(Document excerpt Opens)

Health care costs associated with chronic hepatitis C virus infection in Ontario, Canada: a retrospective cohort study
Wong WWL, Haines A, Bremner KE, Yao Z, Calzavara A, Mitsakakis N, Kwong JC, Sander B, Thein HH, Krahn MD. CMAJ Open. 2021; 9(1):E167-74. Epub 2021 Mar 8. DOI: https://doi.org/10.9778/cmajo.20200162
Background — High-quality estimates of health care costs are required to understand the burden of illness and to inform economic models. We estimated the costs associated with hepatitis C virus (HCV) infection from the public payer perspective in Ontario, Canada.

(Document excerpt Closes)
(Given entries Opens)

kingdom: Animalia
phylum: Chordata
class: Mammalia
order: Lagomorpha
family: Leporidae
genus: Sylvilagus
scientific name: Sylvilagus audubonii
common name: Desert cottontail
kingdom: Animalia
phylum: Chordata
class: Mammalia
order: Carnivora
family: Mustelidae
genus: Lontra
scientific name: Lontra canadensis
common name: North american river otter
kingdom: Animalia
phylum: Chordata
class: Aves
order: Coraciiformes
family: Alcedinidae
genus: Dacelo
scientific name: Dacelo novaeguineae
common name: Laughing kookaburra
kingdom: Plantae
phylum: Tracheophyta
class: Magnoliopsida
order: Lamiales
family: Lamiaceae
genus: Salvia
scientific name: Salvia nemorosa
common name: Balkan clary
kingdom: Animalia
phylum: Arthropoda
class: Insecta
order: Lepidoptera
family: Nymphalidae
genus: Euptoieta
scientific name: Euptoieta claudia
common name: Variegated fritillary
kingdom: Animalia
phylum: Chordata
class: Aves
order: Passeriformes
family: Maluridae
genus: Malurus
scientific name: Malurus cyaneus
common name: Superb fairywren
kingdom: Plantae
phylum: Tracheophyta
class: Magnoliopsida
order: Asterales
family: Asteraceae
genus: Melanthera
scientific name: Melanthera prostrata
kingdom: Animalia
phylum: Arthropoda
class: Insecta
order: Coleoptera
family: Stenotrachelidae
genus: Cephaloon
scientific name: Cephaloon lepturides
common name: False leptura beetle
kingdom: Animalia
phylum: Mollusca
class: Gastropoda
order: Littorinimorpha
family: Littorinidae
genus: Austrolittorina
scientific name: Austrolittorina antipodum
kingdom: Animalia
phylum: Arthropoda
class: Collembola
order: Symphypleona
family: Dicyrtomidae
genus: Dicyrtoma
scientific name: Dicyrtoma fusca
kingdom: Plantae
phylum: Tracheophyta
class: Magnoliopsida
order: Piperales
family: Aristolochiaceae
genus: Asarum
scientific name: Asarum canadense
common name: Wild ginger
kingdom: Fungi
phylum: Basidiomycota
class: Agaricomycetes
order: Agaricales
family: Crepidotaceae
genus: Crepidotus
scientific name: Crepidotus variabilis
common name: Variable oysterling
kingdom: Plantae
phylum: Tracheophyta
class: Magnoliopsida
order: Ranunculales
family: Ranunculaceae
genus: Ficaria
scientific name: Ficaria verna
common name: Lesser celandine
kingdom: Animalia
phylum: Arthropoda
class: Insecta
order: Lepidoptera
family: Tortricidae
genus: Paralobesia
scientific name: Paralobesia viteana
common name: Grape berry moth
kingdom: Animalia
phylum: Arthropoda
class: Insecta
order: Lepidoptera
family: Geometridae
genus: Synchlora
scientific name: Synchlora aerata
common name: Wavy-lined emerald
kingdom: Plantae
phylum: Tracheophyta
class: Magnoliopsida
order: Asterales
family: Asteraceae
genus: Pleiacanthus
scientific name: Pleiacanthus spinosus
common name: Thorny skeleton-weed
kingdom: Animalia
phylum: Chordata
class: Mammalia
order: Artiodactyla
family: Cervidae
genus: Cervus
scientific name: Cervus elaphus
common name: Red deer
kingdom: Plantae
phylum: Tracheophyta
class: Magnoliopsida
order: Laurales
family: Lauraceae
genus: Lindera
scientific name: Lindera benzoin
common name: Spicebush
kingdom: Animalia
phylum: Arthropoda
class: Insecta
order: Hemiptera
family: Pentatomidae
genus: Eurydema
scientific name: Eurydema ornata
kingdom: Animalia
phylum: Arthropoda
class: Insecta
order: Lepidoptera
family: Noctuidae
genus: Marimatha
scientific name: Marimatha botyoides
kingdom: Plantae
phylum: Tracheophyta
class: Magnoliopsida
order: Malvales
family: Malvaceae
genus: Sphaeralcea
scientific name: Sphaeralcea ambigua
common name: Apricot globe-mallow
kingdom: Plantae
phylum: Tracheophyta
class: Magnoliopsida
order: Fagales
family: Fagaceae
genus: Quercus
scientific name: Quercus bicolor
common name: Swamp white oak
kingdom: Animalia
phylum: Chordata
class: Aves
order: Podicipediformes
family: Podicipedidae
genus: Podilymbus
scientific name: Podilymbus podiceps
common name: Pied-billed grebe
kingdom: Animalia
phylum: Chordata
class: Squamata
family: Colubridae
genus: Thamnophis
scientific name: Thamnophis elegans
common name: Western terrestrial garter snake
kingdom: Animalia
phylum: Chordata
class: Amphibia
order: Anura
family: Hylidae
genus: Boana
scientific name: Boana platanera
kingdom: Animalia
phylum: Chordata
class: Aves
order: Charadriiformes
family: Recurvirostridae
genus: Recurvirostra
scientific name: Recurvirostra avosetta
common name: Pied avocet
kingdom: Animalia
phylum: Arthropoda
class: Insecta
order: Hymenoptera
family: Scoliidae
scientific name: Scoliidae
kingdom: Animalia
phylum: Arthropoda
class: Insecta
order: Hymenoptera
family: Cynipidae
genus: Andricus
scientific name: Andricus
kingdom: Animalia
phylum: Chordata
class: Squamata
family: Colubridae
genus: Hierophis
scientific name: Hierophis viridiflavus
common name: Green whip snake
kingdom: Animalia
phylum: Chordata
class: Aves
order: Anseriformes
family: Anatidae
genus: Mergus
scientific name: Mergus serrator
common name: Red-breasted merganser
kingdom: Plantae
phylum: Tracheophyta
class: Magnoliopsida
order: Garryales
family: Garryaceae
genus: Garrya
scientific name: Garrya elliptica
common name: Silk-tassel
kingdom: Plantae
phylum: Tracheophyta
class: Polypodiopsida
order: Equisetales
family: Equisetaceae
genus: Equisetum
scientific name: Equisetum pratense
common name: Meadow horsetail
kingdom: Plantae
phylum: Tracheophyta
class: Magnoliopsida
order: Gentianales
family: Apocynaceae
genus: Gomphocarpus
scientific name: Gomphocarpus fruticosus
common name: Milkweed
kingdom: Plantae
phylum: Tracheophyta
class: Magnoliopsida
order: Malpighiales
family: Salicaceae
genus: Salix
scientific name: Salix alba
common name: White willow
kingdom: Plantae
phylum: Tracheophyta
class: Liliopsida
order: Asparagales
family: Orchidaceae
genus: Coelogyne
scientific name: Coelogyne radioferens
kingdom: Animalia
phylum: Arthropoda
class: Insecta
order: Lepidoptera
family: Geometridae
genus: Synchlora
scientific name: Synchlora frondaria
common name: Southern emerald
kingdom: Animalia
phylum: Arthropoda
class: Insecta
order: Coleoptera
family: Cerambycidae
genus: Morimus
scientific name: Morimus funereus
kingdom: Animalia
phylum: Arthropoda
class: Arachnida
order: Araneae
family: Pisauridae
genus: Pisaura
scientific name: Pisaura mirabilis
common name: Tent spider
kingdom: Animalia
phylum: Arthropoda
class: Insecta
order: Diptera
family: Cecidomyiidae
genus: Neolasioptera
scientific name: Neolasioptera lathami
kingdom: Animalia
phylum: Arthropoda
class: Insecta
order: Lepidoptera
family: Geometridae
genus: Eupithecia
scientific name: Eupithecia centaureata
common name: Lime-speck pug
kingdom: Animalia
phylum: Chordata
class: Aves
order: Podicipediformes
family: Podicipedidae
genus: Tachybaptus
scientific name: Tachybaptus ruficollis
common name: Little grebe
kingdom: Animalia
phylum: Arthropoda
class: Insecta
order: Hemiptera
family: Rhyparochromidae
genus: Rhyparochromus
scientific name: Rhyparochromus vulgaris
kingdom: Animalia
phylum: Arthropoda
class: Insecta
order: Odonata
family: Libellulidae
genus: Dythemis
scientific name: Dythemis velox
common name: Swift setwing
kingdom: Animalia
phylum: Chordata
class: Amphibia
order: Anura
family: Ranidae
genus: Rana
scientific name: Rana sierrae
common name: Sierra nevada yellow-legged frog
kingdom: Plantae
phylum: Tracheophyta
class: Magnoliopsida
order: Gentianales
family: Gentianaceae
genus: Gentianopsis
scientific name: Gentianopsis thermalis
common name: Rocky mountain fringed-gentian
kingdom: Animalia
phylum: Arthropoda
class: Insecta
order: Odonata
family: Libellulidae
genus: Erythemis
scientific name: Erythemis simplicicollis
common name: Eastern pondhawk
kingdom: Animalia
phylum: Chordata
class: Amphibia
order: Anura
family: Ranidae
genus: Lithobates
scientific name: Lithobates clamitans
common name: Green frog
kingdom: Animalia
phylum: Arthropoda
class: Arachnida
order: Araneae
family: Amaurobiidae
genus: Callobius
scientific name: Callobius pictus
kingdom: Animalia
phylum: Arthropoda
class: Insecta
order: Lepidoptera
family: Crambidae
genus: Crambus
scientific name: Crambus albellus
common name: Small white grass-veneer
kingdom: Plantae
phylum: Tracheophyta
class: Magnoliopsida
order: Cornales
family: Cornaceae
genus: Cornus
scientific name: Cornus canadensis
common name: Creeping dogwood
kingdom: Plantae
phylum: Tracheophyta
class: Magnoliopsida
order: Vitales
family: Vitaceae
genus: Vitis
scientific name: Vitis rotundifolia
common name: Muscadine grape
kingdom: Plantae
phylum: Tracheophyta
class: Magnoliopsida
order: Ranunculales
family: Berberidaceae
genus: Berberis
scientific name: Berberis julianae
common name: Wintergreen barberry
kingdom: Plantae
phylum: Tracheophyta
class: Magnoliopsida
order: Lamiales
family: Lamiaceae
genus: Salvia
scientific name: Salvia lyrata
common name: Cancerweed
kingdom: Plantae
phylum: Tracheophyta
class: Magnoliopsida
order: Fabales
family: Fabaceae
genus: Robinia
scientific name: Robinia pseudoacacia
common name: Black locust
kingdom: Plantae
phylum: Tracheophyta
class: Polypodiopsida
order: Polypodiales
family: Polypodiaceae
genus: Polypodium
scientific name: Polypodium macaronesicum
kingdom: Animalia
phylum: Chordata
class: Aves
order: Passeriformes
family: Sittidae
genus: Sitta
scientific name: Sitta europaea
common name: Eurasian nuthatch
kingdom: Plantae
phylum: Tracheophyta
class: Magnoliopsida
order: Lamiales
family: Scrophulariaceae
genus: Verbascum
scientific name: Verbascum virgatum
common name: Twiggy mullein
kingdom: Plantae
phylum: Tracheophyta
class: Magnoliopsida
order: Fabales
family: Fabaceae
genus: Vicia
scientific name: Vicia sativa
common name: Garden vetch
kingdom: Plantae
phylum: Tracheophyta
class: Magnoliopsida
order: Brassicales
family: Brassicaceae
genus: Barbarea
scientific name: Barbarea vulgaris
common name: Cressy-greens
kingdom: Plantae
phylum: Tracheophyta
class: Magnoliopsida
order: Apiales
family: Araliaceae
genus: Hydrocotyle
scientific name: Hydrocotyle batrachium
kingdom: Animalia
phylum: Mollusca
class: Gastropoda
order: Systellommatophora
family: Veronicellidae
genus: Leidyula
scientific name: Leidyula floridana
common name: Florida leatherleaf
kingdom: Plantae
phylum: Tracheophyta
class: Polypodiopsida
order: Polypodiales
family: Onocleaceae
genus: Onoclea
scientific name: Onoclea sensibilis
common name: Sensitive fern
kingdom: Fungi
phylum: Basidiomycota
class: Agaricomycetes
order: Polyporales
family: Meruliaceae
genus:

(Given entries Closes)

**Exercise**
From the author list of the hepatitis C cost study, list every author whose name is followed by more than one initial.

**Reply**
Wong WWL, Bremner KE, Kwong JC, Thein HH, Krahn MD